There’s no denying the fact that the crypto market has been faced with an obscene amount of bearish pressure over the last eight odd months. Despite this, September has been especially turbulent for the industry, with the price of Bitcoin (BTC) dropping below the all-important $20,000 psychological threshold before forging a comeback. 

While these dips have called into question the asset’s status as digital gold and a hedge against inflation, a key question worth examining is how deeply intertwined the crypto market with the global economy is.

To this point, historic inflation numbers have driven the price of everything under the sun — from fuel to food — to record highs. And, despite the S&P 500, a stock market index tracking the performance of 500 large companies listed on exchanges in the United States, being down year-to-date (YTD), its performance has been better than that of the crypto market by a decent margin.

Charmyn Ho, head of crypto insights for cryptocurrency exchange Bybit, pointed out to Cointelegraph that just like any other market, the crypto industry is currently being subject to volatilities brought about by macroeconomic factors, adding:

“It is definitely fair to say that the global financial landscape has placed a strain on Bitcoin’s prices. With continued liquidity pressure due to quantitative tightening and uncertainty, investors are tending to shy away from risk assets, which in turn is limiting any upside momentum for the crypto market.”

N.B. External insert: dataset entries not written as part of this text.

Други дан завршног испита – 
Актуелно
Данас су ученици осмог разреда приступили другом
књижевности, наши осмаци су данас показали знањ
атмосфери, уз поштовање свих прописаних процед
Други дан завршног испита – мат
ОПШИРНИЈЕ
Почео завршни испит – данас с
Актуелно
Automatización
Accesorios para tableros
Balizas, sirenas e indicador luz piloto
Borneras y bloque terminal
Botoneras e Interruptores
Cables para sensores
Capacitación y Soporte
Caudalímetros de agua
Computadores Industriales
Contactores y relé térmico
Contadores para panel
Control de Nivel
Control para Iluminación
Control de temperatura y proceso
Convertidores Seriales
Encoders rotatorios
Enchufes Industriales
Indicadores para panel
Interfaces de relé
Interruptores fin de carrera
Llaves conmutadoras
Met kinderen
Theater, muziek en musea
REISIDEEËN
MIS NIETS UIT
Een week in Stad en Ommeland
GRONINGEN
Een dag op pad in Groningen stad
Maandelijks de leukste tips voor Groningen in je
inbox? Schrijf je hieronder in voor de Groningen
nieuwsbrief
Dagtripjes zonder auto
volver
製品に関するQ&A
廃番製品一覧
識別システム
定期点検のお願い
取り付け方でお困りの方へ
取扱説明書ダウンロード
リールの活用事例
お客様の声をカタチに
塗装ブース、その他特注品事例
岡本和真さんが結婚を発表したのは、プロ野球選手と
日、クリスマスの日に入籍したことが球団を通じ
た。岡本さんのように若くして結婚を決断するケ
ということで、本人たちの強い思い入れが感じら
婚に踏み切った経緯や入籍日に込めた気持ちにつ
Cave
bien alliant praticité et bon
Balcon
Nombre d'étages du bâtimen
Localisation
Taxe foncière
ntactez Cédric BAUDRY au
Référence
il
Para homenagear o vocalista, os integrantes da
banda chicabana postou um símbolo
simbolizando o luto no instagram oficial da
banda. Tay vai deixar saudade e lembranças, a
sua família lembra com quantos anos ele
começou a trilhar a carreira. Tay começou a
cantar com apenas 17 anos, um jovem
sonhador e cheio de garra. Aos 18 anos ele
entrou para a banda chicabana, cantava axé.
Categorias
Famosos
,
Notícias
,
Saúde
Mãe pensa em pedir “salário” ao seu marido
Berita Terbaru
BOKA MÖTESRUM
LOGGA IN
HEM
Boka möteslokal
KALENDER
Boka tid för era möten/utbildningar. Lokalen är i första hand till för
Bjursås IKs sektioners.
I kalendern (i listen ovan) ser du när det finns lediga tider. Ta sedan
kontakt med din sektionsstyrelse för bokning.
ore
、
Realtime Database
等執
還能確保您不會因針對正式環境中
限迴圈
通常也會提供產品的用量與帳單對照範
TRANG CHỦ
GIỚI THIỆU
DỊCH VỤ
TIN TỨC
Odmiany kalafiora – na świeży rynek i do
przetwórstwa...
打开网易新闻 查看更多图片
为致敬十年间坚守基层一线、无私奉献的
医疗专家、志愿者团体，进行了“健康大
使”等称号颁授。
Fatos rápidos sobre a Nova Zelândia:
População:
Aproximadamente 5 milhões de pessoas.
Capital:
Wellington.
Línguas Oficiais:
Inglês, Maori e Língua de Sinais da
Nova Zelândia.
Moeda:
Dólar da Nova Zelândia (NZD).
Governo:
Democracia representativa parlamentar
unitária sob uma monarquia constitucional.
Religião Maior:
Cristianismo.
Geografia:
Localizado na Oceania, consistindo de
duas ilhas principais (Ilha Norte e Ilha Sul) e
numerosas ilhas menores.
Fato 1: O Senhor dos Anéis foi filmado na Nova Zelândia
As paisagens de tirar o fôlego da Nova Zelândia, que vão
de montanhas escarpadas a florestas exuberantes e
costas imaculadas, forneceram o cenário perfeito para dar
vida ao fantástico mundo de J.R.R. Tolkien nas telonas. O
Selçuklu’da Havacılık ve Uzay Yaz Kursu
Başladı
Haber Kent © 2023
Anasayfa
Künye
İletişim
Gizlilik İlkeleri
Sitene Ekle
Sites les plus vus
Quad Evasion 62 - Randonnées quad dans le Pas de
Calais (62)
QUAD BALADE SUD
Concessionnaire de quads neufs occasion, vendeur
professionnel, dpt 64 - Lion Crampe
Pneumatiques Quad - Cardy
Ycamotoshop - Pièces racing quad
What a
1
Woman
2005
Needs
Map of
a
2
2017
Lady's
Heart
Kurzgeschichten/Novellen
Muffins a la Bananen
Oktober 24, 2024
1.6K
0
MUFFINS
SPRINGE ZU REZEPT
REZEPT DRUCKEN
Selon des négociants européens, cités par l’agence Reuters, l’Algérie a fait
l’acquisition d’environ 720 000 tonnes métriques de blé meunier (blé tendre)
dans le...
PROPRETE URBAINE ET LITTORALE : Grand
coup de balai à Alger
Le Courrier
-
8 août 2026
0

On the recent recovery above $20,000, Ho noted that whether this is a trend reversal — after a recent confluence of on-chain metrics hinted at a bottom formation — or just a temporary attempt to flush out excessive leverage is still too early to tell. Reflecting on historical data, she believes that the prolonged duration of BTC’s current dormancy may indicate the formation of a reliable floor price, which can help pave the way for the next bull trend.